(Data to process):

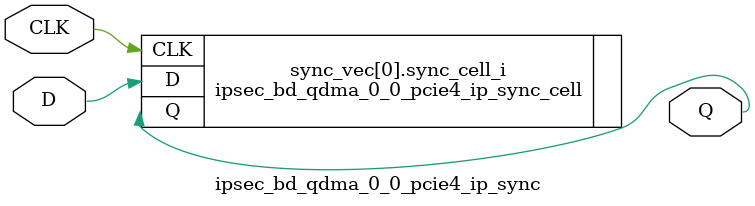
<source format=v>

`timescale 1ps / 1ps

(* DowngradeIPIdentifiedWarnings = "yes" *)
module ipsec_bd_qdma_0_0_pcie4_ip_sync #
(
    parameter integer WIDTH = 1, 
    parameter integer STAGE = 3
)
(
    //-------------------------------------------------------------------------- 
    //  Input Ports
    //-------------------------------------------------------------------------- 
    input                               CLK,
    input       [WIDTH-1:0]             D,
    
    //-------------------------------------------------------------------------- 
    //  Output Ports
    //-------------------------------------------------------------------------- 
    output      [WIDTH-1:0]             Q
);                                                        



//--------------------------------------------------------------------------------------------------
//  Generate Synchronizer - Begin
//--------------------------------------------------------------------------------------------------
genvar i;

generate for (i=0; i<WIDTH; i=i+1) 

    begin : sync_vec

    //----------------------------------------------------------------------
    //  Synchronizer
    //----------------------------------------------------------------------
    ipsec_bd_qdma_0_0_pcie4_ip_sync_cell #
    (
        .STAGE                          (STAGE)
    )    
    sync_cell_i
    (
        //------------------------------------------------------------------
        //  Input Ports
        //------------------------------------------------------------------
        .CLK                            (CLK),
        .D                              (D[i]),

        //------------------------------------------------------------------
        //  Output Ports
        //------------------------------------------------------------------
        .Q                              (Q[i])
    );
 
    end   
      
endgenerate 
//--------------------------------------------------------------------------------------------------
//  Generate - End
//--------------------------------------------------------------------------------------------------



endmodule

</source>
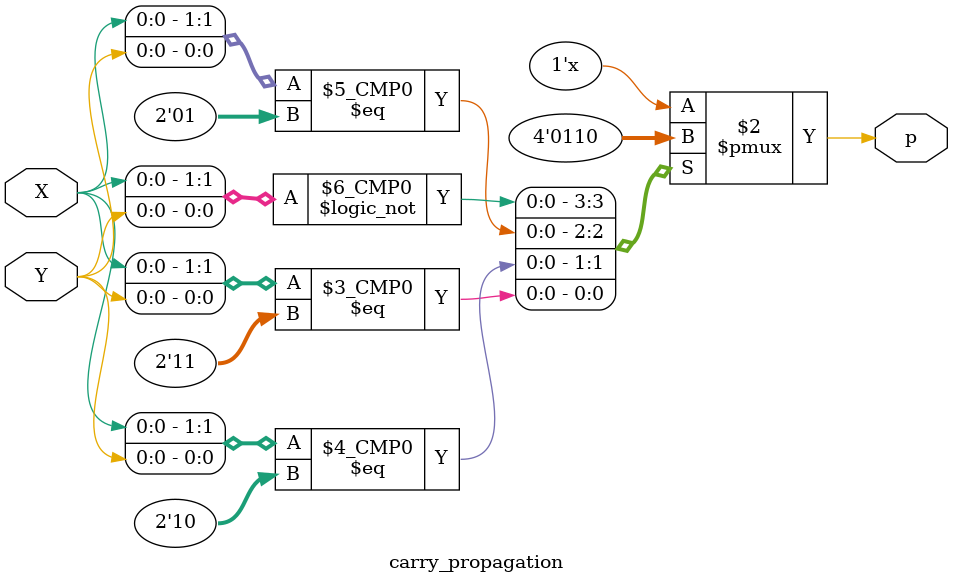
<source format=v>
`timescale 1ns / 1ps


module carry_propagation
( X, Y,  p);

     input X ; 
    input Y;
     output reg  p;
    
    always @ (*)
    begin
    case({X, Y})
    2'b00: p = 1'b0;
    2'b01 : p =1'b1 ;
    2'b10 : p = 1'b1;
    2'b11 : p = 1'b0;
    
    endcase
    end
endmodule


</source>
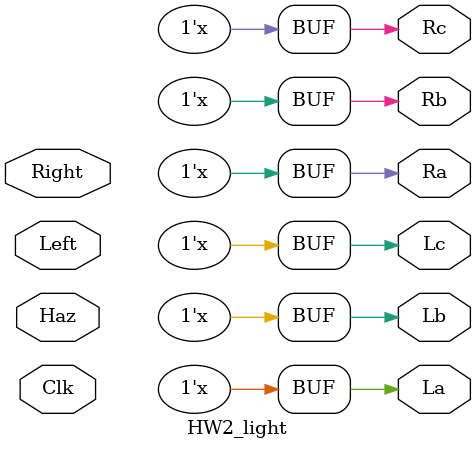
<source format=v>
module HW2_light(Clk, Left, Right, Haz, La, Lb, Lc, Ra, Rb, Rc);
	input Clk;
	input Left;
	input Right;
	input Haz;
	output reg La, Lb, Lc, Ra, Rb, Rc;
	reg [2:0] State;
	reg [2:0] Nextstate;
	initial begin
		State=0;
		Nextstate = 0;
	end
	
	always @(Left, Right, Haz, State)
	begin
	
		case(State)
			0:begin
				La = 0;Lb = 0;Lc = 0;Ra = 0;Rb = 0;Rc = 0;
				if(Haz)
					Nextstate<=7;	
				else if(Left&(~Right))
					Nextstate<=1;
				else if((~Left) & Right)
					Nextstate<=4;
			   	
			end
			1:begin
				if(Haz)
					Nextstate<=7;				
				else if(Left) begin
					Nextstate<=2;
					La = 1;
				end
				else	
					State<=0;
				
			  end
			2:begin
				if(Haz)
					Nextstate<=7;						
				else if(Left) begin
					Nextstate<=3;
					Lb = 1; La = 1;
					end
				else
					State<=0;
			end
			3:begin
				if(Haz)
					Nextstate<=7;		
				else if(Left) begin
					Lc = 1;Lb = 1;La = 1;
					Nextstate<=0;
					end
				else
					State<=0;
			end
			4:begin
				if(Haz)
					Nextstate<=7;						
				else if(Right)begin
					Nextstate<=5;
					Ra = 1;
					end
				else
					State<=0;
				end
			5:begin
				if(Haz)
					Nextstate<=7;						
				else if(Right) begin
					Nextstate<=6;
					Rb = 1;Ra = 1;
					end		
				else
					State<=0;			
			end
			6:begin
				if(Haz)
					Nextstate<=7;		
				else if(Right) begin
					Rc = 1;Rb = 1;Ra = 1;
					Nextstate<=0;
					end
				else
					State<=0;
			end
			7:begin
				La = 1;Lb = 1;Lc = 1;Ra = 1;Rb = 1;Rc = 1;
				Nextstate<=0;
			end
	endcase
	end
	
	always @(posedge Clk)
	begin
		State<=Nextstate;
	end
endmodule

</source>
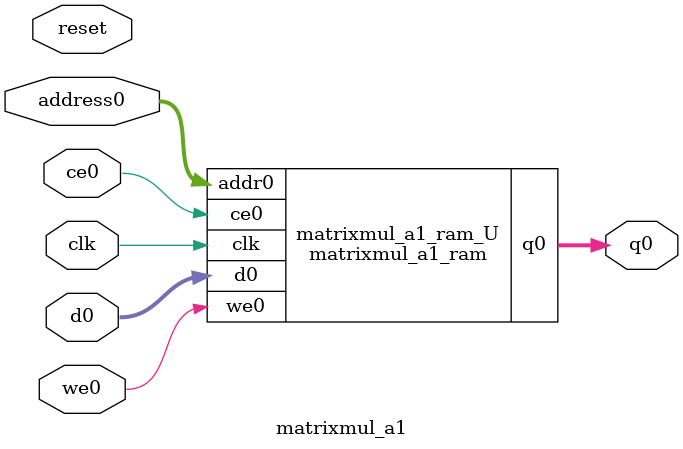
<source format=v>

`timescale 1 ns / 1 ps
module matrixmul_a1_ram (addr0, ce0, d0, we0, q0,  clk);

parameter DWIDTH = 32;
parameter AWIDTH = 4;
parameter MEM_SIZE = 9;

input[AWIDTH-1:0] addr0;
input ce0;
input[DWIDTH-1:0] d0;
input we0;
output reg[DWIDTH-1:0] q0;
input clk;

(* ram_style = "distributed" *)reg [DWIDTH-1:0] ram[0:MEM_SIZE-1];




always @(posedge clk)  
begin 
    if (ce0) 
    begin
        if (we0) 
        begin 
            ram[addr0] <= d0; 
            q0 <= d0;
        end 
        q0 <= ram[addr0];
    end
end


endmodule


`timescale 1 ns / 1 ps
module matrixmul_a1(
    reset,
    clk,
    address0,
    ce0,
    we0,
    d0,
    q0);

parameter DataWidth = 32'd32;
parameter AddressRange = 32'd9;
parameter AddressWidth = 32'd4;
input reset;
input clk;
input[AddressWidth - 1:0] address0;
input ce0;
input we0;
input[DataWidth - 1:0] d0;
output[DataWidth - 1:0] q0;



matrixmul_a1_ram matrixmul_a1_ram_U(
    .clk( clk ),
    .addr0( address0 ),
    .ce0( ce0 ),
    .d0( d0 ),
    .we0( we0 ),
    .q0( q0 ));

endmodule


</source>
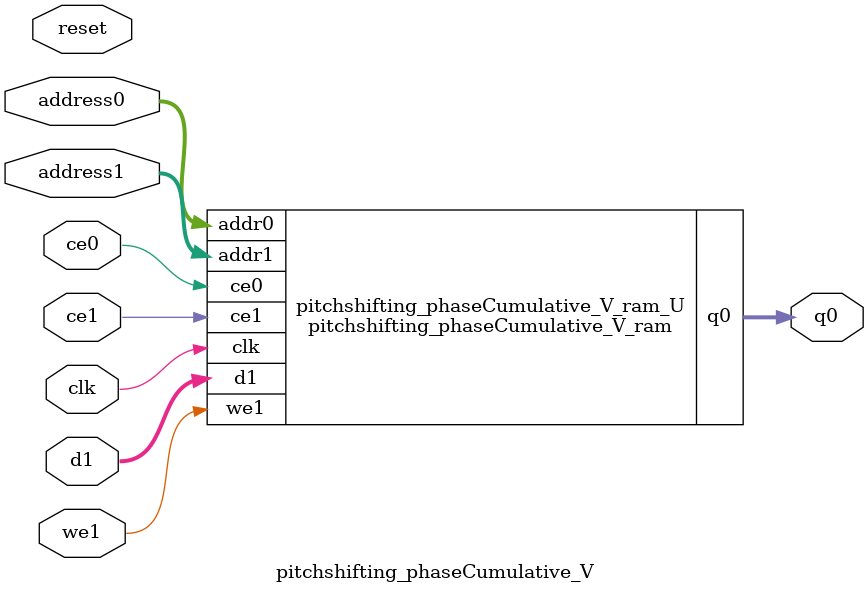
<source format=v>

`timescale 1 ns / 1 ps
module pitchshifting_phaseCumulative_V_ram (addr0, ce0, q0, addr1, ce1, d1, we1,  clk);

parameter DWIDTH = 32;
parameter AWIDTH = 10;
parameter MEM_SIZE = 1024;

input[AWIDTH-1:0] addr0;
input ce0;
output reg[DWIDTH-1:0] q0;
input[AWIDTH-1:0] addr1;
input ce1;
input[DWIDTH-1:0] d1;
input we1;
input clk;

(* ram_style = "block" *)reg [DWIDTH-1:0] ram[MEM_SIZE-1:0];




always @(posedge clk)  
begin 
    if (ce0) 
    begin
            q0 <= ram[addr0];
    end
end


always @(posedge clk)  
begin 
    if (ce1) 
    begin
        if (we1) 
        begin 
            ram[addr1] <= d1; 
        end 
    end
end


endmodule


`timescale 1 ns / 1 ps
module pitchshifting_phaseCumulative_V(
    reset,
    clk,
    address0,
    ce0,
    q0,
    address1,
    ce1,
    we1,
    d1);

parameter DataWidth = 32'd32;
parameter AddressRange = 32'd1024;
parameter AddressWidth = 32'd10;
input reset;
input clk;
input[AddressWidth - 1:0] address0;
input ce0;
output[DataWidth - 1:0] q0;
input[AddressWidth - 1:0] address1;
input ce1;
input we1;
input[DataWidth - 1:0] d1;




pitchshifting_phaseCumulative_V_ram pitchshifting_phaseCumulative_V_ram_U(
    .clk( clk ),
    .addr0( address0 ),
    .ce0( ce0 ),
    .q0( q0 ),
    .addr1( address1 ),
    .ce1( ce1 ),
    .d1( d1 ),
    .we1( we1 ));

endmodule


</source>
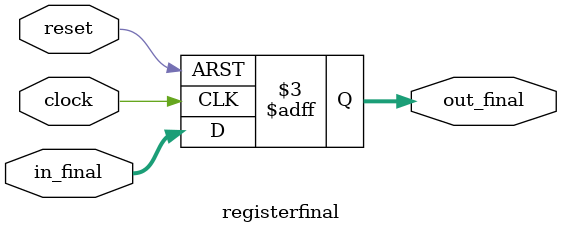
<source format=v>
module registerfinal(clock, reset, in_final, out_final);

input clock, reset;
input [31:0] in_final;
output [31:0] out_final;

reg[31:0] out_final;



always@(posedge clock or negedge reset)
begin
 if (reset==0)
 out_final=8'b00000000;
 else
 out_final=in_final;
 end
 
 endmodule 
</source>
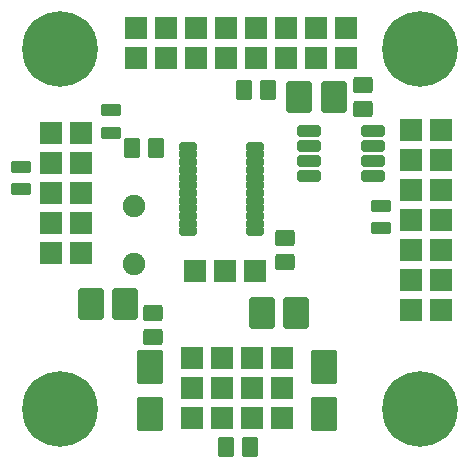
<source format=gbr>
%TF.GenerationSoftware,KiCad,Pcbnew,(5.99.0-10394-g2e15de97e0)*%
%TF.CreationDate,2021-05-18T08:40:14+02:00*%
%TF.ProjectId,BRIDGEADC01A,42524944-4745-4414-9443-3031412e6b69,REV*%
%TF.SameCoordinates,Original*%
%TF.FileFunction,Soldermask,Bot*%
%TF.FilePolarity,Negative*%
%FSLAX46Y46*%
G04 Gerber Fmt 4.6, Leading zero omitted, Abs format (unit mm)*
G04 Created by KiCad (PCBNEW (5.99.0-10394-g2e15de97e0)) date 2021-05-18 08:40:14*
%MOMM*%
%LPD*%
G01*
G04 APERTURE LIST*
G04 Aperture macros list*
%AMRoundRect*
0 Rectangle with rounded corners*
0 $1 Rounding radius*
0 $2 $3 $4 $5 $6 $7 $8 $9 X,Y pos of 4 corners*
0 Add a 4 corners polygon primitive as box body*
4,1,4,$2,$3,$4,$5,$6,$7,$8,$9,$2,$3,0*
0 Add four circle primitives for the rounded corners*
1,1,$1+$1,$2,$3*
1,1,$1+$1,$4,$5*
1,1,$1+$1,$6,$7*
1,1,$1+$1,$8,$9*
0 Add four rect primitives between the rounded corners*
20,1,$1+$1,$2,$3,$4,$5,0*
20,1,$1+$1,$4,$5,$6,$7,0*
20,1,$1+$1,$6,$7,$8,$9,0*
20,1,$1+$1,$8,$9,$2,$3,0*%
G04 Aperture macros list end*
%ADD10RoundRect,0.200000X0.762000X0.762000X-0.762000X0.762000X-0.762000X-0.762000X0.762000X-0.762000X0*%
%ADD11RoundRect,0.200000X0.762000X-0.762000X0.762000X0.762000X-0.762000X0.762000X-0.762000X-0.762000X0*%
%ADD12RoundRect,0.200000X-0.762000X-0.762000X0.762000X-0.762000X0.762000X0.762000X-0.762000X0.762000X0*%
%ADD13RoundRect,0.200000X-0.762000X0.762000X-0.762000X-0.762000X0.762000X-0.762000X0.762000X0.762000X0*%
%ADD14C,6.400000*%
%ADD15C,1.901140*%
%ADD16RoundRect,0.200000X-0.900000X-1.115000X0.900000X-1.115000X0.900000X1.115000X-0.900000X1.115000X0*%
%ADD17RoundRect,0.200000X-0.625000X0.500000X-0.625000X-0.500000X0.625000X-0.500000X0.625000X0.500000X0*%
%ADD18RoundRect,0.200000X0.625000X-0.500000X0.625000X0.500000X-0.625000X0.500000X-0.625000X-0.500000X0*%
%ADD19RoundRect,0.200000X0.500000X0.625000X-0.500000X0.625000X-0.500000X-0.625000X0.500000X-0.625000X0*%
%ADD20RoundRect,0.200000X-0.900430X1.249680X-0.900430X-1.249680X0.900430X-1.249680X0.900430X1.249680X0*%
%ADD21RoundRect,0.200000X-0.500000X-0.625000X0.500000X-0.625000X0.500000X0.625000X-0.500000X0.625000X0*%
%ADD22RoundRect,0.200000X-0.650000X0.350000X-0.650000X-0.350000X0.650000X-0.350000X0.650000X0.350000X0*%
%ADD23RoundRect,0.200000X0.650000X-0.350000X0.650000X0.350000X-0.650000X0.350000X-0.650000X-0.350000X0*%
%ADD24RoundRect,0.200000X-0.775000X-0.300000X0.775000X-0.300000X0.775000X0.300000X-0.775000X0.300000X0*%
%ADD25RoundRect,0.200000X-0.550000X-0.200000X0.550000X-0.200000X0.550000X0.200000X-0.550000X0.200000X0*%
%ADD26RoundRect,0.200000X0.900000X1.115000X-0.900000X1.115000X-0.900000X-1.115000X0.900000X-1.115000X0*%
G04 APERTURE END LIST*
D10*
%TO.C,J1*%
X143876000Y-110682000D03*
X141336000Y-110682000D03*
X143876000Y-108142000D03*
X141336000Y-108142000D03*
X143876000Y-105602000D03*
X141336000Y-105602000D03*
%TD*%
D11*
%TO.C,J2*%
X154798000Y-88838000D03*
X157338000Y-88838000D03*
%TD*%
%TO.C,J3*%
X154798000Y-86298000D03*
X157338000Y-86298000D03*
%TD*%
D12*
%TO.C,J4*%
X131493500Y-77662000D03*
X131493500Y-80202000D03*
%TD*%
%TO.C,J5*%
X134033500Y-77662000D03*
X134033500Y-80202000D03*
%TD*%
%TO.C,J6*%
X136573500Y-77662000D03*
X136573500Y-80202000D03*
%TD*%
D10*
%TO.C,J7*%
X139113500Y-80202000D03*
X139113500Y-77662000D03*
%TD*%
%TO.C,J8*%
X146748500Y-80200500D03*
X146748500Y-77660500D03*
%TD*%
%TO.C,J9*%
X141653500Y-80202000D03*
X141653500Y-77662000D03*
%TD*%
D13*
%TO.C,J10*%
X141590000Y-98236000D03*
X139050000Y-98236000D03*
X136510000Y-98236000D03*
%TD*%
D11*
%TO.C,J11*%
X124318000Y-86552000D03*
X126858000Y-86552000D03*
%TD*%
%TO.C,J12*%
X124318000Y-89092000D03*
X126858000Y-89092000D03*
%TD*%
%TO.C,J13*%
X154798000Y-96458000D03*
X157338000Y-96458000D03*
%TD*%
%TO.C,J14*%
X154798000Y-93918000D03*
X157338000Y-93918000D03*
%TD*%
%TO.C,J15*%
X124318000Y-96712000D03*
X126858000Y-96712000D03*
%TD*%
%TO.C,J16*%
X154798000Y-101538000D03*
X157338000Y-101538000D03*
%TD*%
%TO.C,J17*%
X154798000Y-98998000D03*
X157338000Y-98998000D03*
%TD*%
%TO.C,J18*%
X154798000Y-91378000D03*
X157338000Y-91378000D03*
%TD*%
D12*
%TO.C,J19*%
X136256000Y-105602000D03*
X138796000Y-105602000D03*
X136256000Y-108142000D03*
X138796000Y-108142000D03*
X136256000Y-110682000D03*
X138796000Y-110682000D03*
%TD*%
D11*
%TO.C,J20*%
X124318000Y-94172000D03*
X126858000Y-94172000D03*
%TD*%
%TO.C,J21*%
X124318000Y-91632000D03*
X126858000Y-91632000D03*
%TD*%
D14*
%TO.C,M1*%
X155560000Y-79440000D03*
%TD*%
%TO.C,M2*%
X155560000Y-109920000D03*
%TD*%
%TO.C,M3*%
X125080000Y-79440000D03*
%TD*%
%TO.C,M4*%
X125080000Y-109920000D03*
%TD*%
D15*
%TO.C,Y1*%
X131303000Y-92747060D03*
X131303000Y-97628940D03*
%TD*%
D12*
%TO.C,J22*%
X144208500Y-77660500D03*
X144208500Y-80200500D03*
%TD*%
%TO.C,J23*%
X149288500Y-77660500D03*
X149288500Y-80200500D03*
%TD*%
D16*
%TO.C,C1*%
X142162000Y-101792000D03*
X145082000Y-101792000D03*
%TD*%
D17*
%TO.C,C2*%
X144130000Y-95458000D03*
X144130000Y-97458000D03*
%TD*%
D18*
%TO.C,C3*%
X150734000Y-84504000D03*
X150734000Y-82504000D03*
%TD*%
D19*
%TO.C,C6*%
X133192000Y-87822000D03*
X131192000Y-87822000D03*
%TD*%
D20*
%TO.C,D1*%
X147432000Y-106397020D03*
X147432000Y-110394980D03*
%TD*%
%TO.C,D2*%
X132700000Y-106397020D03*
X132700000Y-110394980D03*
%TD*%
D21*
%TO.C,L1*%
X139144500Y-113157000D03*
X141144500Y-113157000D03*
%TD*%
D17*
%TO.C,L2*%
X132954000Y-101808000D03*
X132954000Y-103808000D03*
%TD*%
D22*
%TO.C,R1*%
X129398000Y-84652000D03*
X129398000Y-86552000D03*
%TD*%
D23*
%TO.C,R2*%
X121778000Y-91312000D03*
X121778000Y-89412000D03*
%TD*%
%TO.C,R3*%
X152258000Y-94614000D03*
X152258000Y-92714000D03*
%TD*%
D24*
%TO.C,U1*%
X146129000Y-90235000D03*
X146129000Y-88965000D03*
X146129000Y-87695000D03*
X146129000Y-86425000D03*
X151529000Y-86425000D03*
X151529000Y-87695000D03*
X151529000Y-88965000D03*
X151529000Y-90235000D03*
%TD*%
D25*
%TO.C,U2*%
X135885001Y-94881534D03*
X135885001Y-94231534D03*
X135885001Y-93581534D03*
X135885001Y-92931534D03*
X135885001Y-92281534D03*
X135885001Y-91631534D03*
X135885001Y-90981534D03*
X135885001Y-90331534D03*
X135885001Y-89681534D03*
X135885001Y-89031534D03*
X135885001Y-88381534D03*
X135885001Y-87731534D03*
X141585001Y-87731534D03*
X141585001Y-88381534D03*
X141585001Y-89031534D03*
X141585001Y-89681534D03*
X141585001Y-90331534D03*
X141585001Y-90981534D03*
X141585001Y-91631534D03*
X141585001Y-92281534D03*
X141585001Y-92931534D03*
X141585001Y-93581534D03*
X141585001Y-94231534D03*
X141585001Y-94881534D03*
%TD*%
D26*
%TO.C,C4*%
X148257000Y-83504000D03*
X145337000Y-83504000D03*
%TD*%
%TO.C,C5*%
X130604000Y-101030000D03*
X127684000Y-101030000D03*
%TD*%
D19*
%TO.C,C7*%
X142668500Y-82931000D03*
X140668500Y-82931000D03*
%TD*%
M02*

</source>
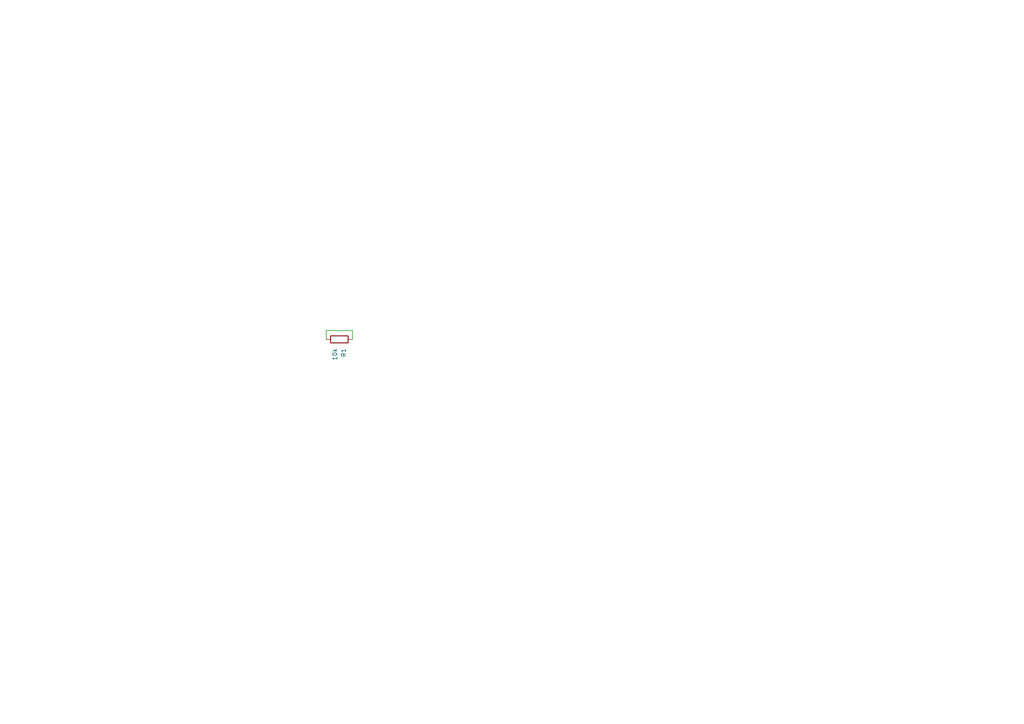
<source format=kicad_sch>
(kicad_sch
	(version 20250114)
	(generator "eeschema")
	(generator_version "9.0")
	(uuid "a5ebdc97-f1ba-4650-8f00-5e19694cb317")
	(paper "A4")
	(title_block
		(title "Rotated Resistor 0deg")
	)
	
	(wire
		(pts
			(xy 102.235 98.425) (xy 102.235 95.885)
		)
		(stroke
			(width 0)
			(type default)
		)
		(uuid "28b2510c-38c8-4976-a73f-9ab34497f1e1")
	)
	(wire
		(pts
			(xy 94.615 95.885) (xy 94.615 98.425)
		)
		(stroke
			(width 0)
			(type default)
		)
		(uuid "5f2bbe49-f733-4f80-b562-d6fbafd14b5b")
	)
	(wire
		(pts
			(xy 102.235 95.885) (xy 94.615 95.885)
		)
		(stroke
			(width 0)
			(type default)
		)
		(uuid "80d9ca99-ddc0-42e2-9857-95dcac095eb4")
	)
	(symbol
		(lib_id "Device:R")
		(at 98.425 98.425 270)
		(unit 1)
		(exclude_from_sim no)
		(in_bom yes)
		(on_board yes)
		(dnp no)
		(fields_autoplaced yes)
		(uuid "4c0898ff-2156-4436-8211-1aef8bfeec47")
		(property "Reference" "R1"
			(at 99.6951 100.965 0)
			(effects
				(font
					(size 1.27 1.27)
				)
				(justify left)
			)
		)
		(property "Value" "10k"
			(at 97.1551 100.965 0)
			(effects
				(font
					(size 1.27 1.27)
				)
				(justify left)
			)
		)
		(property "Footprint" ""
			(at 98.425 96.647 90)
			(effects
				(font
					(size 1.27 1.27)
				)
				(hide yes)
			)
		)
		(property "Datasheet" "~"
			(at 98.425 98.425 0)
			(effects
				(font
					(size 1.27 1.27)
				)
				(hide yes)
			)
		)
		(property "Description" "Resistor"
			(at 98.425 98.425 0)
			(effects
				(font
					(size 1.27 1.27)
				)
				(hide yes)
			)
		)
		(pin "1"
			(uuid "df660b58-5cdf-473e-8c0a-859cae977374")
		)
		(pin "2"
			(uuid "ff5e718a-93af-455d-84a2-eecf78f3f816")
		)
		(instances
			(project "rotated_resistor_0deg"
				(path "/a5ebdc97-f1ba-4650-8f00-5e19694cb317"
					(reference "R1")
					(unit 1)
				)
			)
		)
	)
	(sheet_instances
		(path "/"
			(page "1")
		)
	)
	(embedded_fonts no)
)

</source>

(What you need to do): From the material above, report how many lines contain the word "DataWidth", giving only the number.

(Response to the exercise): 6